Goal of the exercise:
In the records below, which lines include "imagerie"? Copy them.

Dataset records:
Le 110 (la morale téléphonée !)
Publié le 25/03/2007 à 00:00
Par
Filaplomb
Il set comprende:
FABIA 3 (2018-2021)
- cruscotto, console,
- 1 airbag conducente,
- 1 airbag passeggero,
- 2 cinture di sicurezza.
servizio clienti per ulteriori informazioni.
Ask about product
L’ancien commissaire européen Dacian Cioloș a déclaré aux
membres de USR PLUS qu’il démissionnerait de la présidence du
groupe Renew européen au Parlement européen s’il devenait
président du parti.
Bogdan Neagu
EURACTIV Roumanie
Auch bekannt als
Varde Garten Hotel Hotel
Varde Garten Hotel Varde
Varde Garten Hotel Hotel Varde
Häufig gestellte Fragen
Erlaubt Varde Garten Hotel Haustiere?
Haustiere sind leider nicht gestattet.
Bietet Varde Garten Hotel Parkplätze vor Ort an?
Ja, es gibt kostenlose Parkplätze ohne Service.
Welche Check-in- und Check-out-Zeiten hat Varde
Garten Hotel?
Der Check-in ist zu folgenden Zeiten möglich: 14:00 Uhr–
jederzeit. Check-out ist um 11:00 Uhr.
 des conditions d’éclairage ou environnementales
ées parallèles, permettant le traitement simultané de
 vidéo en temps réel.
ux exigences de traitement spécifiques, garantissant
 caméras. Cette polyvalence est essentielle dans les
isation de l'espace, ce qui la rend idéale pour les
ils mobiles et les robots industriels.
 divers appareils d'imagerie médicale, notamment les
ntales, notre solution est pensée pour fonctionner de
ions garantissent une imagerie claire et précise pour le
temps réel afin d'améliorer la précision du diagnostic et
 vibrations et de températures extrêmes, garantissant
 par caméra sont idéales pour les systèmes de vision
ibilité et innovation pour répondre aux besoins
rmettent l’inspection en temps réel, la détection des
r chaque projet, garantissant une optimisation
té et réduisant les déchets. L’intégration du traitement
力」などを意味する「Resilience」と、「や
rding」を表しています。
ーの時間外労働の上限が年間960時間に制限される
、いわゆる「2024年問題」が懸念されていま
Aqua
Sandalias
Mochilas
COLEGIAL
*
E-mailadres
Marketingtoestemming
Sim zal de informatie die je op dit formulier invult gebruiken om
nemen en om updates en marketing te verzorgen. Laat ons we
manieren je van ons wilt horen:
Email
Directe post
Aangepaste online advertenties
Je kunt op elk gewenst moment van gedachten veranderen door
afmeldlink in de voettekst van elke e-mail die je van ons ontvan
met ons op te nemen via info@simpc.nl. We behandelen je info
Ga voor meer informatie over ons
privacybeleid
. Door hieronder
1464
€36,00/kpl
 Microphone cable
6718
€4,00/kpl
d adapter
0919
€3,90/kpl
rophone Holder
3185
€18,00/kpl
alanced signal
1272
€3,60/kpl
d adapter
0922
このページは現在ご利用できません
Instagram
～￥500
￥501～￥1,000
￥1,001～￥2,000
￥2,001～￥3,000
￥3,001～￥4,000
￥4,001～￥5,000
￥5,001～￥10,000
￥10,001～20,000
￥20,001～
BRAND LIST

Solution to the problem:
 divers appareils d'imagerie médicale, notamment les
ions garantissent une imagerie claire et précise pour le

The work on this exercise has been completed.